6. Contre la guerre, pour la paix
Depuis la réalisation de l’affiche du premier congrès mondial des partisans de la paix en 1949, le motif de la colombe est décliné sous des formes variées et connaît une diffusion internationale. Picasso, artiste de la colombe, est considéré comme celui de la paix d’autant que l’URSS lui décerne par deux fois le prix de la paix en 1951 et 1962. Parallèlement, Picasso reçoit les commandes de deux grands décors architecturaux. Véritables odes à la paix, ils sont l’illustration de la violence du mal et de la guerre face à la quiétude du bien. Ainsi, installé à Vallauris, Picasso réalise, en 1952, deux ensembles de panneaux, où guerre et paix se font face, pour l’ancienne chapelle du château de la ville transformée en chapelle de la guerre et de la paix. En 1958, il compose, d’autre part, La Chute d’Icare pour le nouveau siège de l’UNESCO.

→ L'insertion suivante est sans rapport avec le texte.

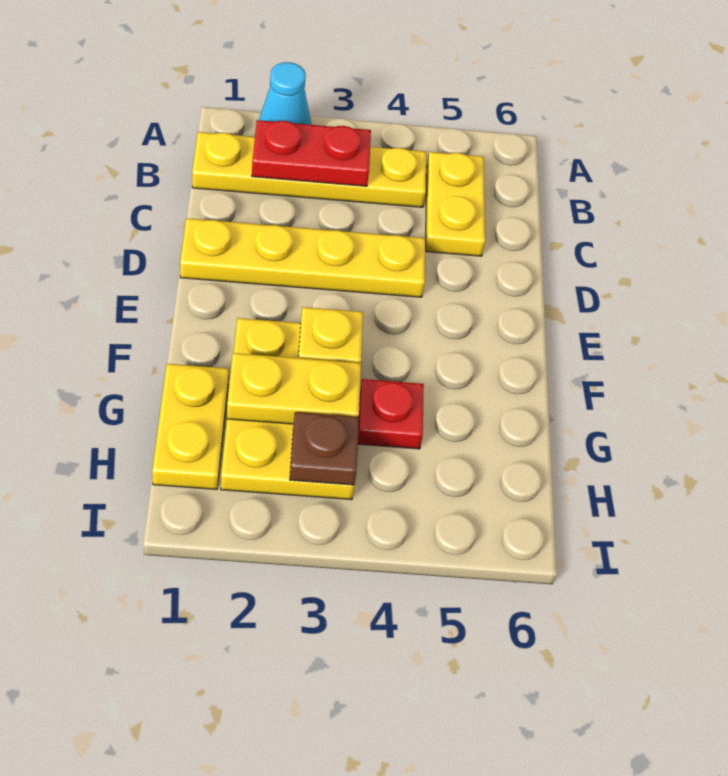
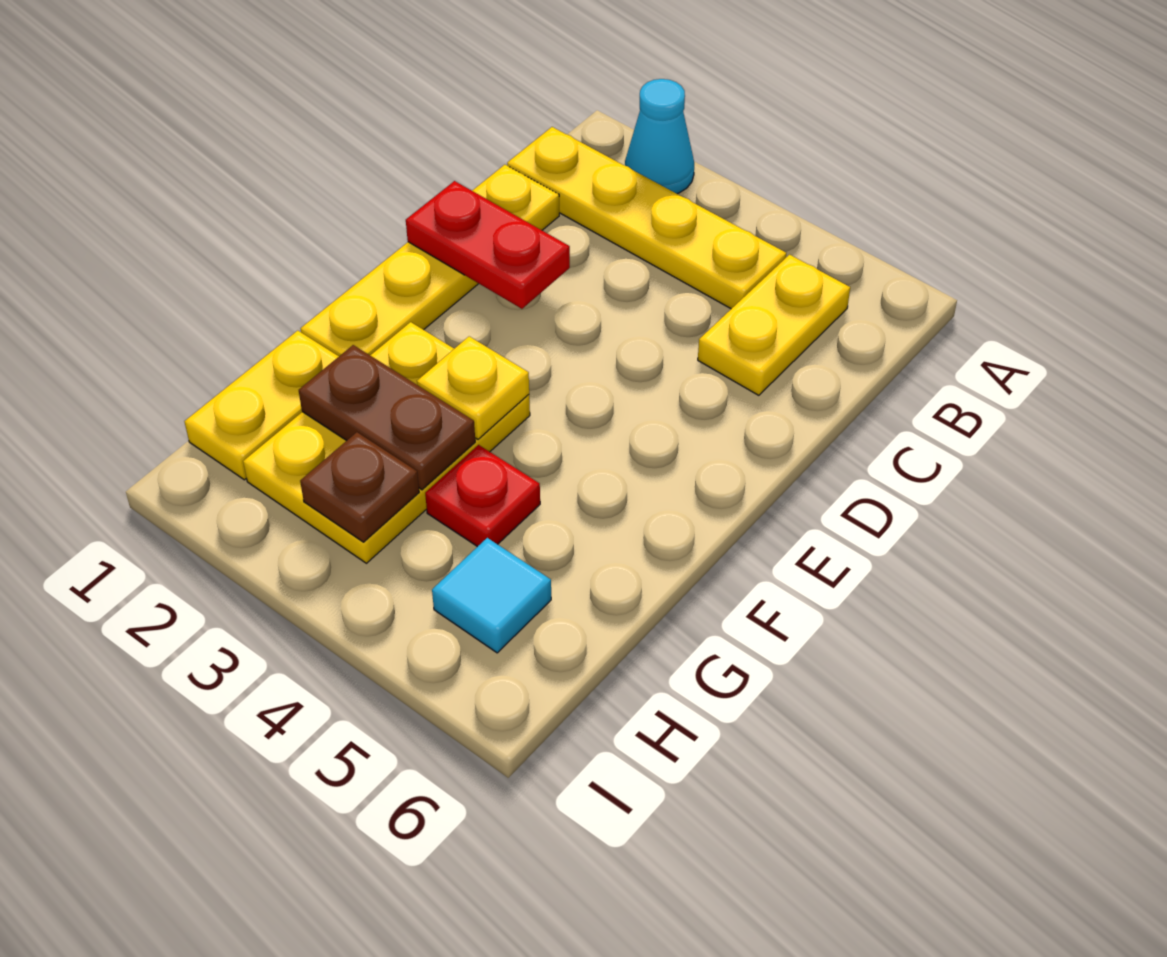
red 1x2 plate [252,120,371,186] -> red 1x2 plate moved to [406,181,570,309]
yellow 1x4 plate [180,218,426,297] -> yellow 1x4 plate turned to [301,165,559,356]
yellow 1x2 plate [227,353,361,424] -> brown 1x2 plate [299,345,475,490]
none -> cyan 1x1 tile [432,538,551,653]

7. Peinture d’histoire, l’histoire en peinture
Dans l’euphorie de la Libération, Picasso dessine une bacchanale d’après Le Triomphe de Pan de Nicolas Poussin (24-28 août 1944). L’artiste puise une inspiration renouvelée dans l’oeuvre de Poussin, David, Goya, Delacroix et Manet, et recourt à la peinture d’histoire aux grandes heures de sa faveur alors que des conflits débutent, en particulier pendant la guerre froide et à l’occasion de la décolonisation. Première dans la hiérarchie des genres jusqu’au XIXe siècle, la peinture d’histoire représente des sujets nobles propres à élever l’esprit, puisés dans les sources bibliques, mythologiques ou historiques. Alors que le genre perd sa prééminence dans le XXe siècle des avant-gardes, la coïncidence entre la peinture d’histoire et l’Histoire en cours est remarquable chez Picasso. Si ces oeuvres ne sont pas à proprement parler engagées, elles inscrivent l’art de Picasso dans la tradition picturale classique et confèrent, par le biais de la réinterprétation, une distance au tragique des événements.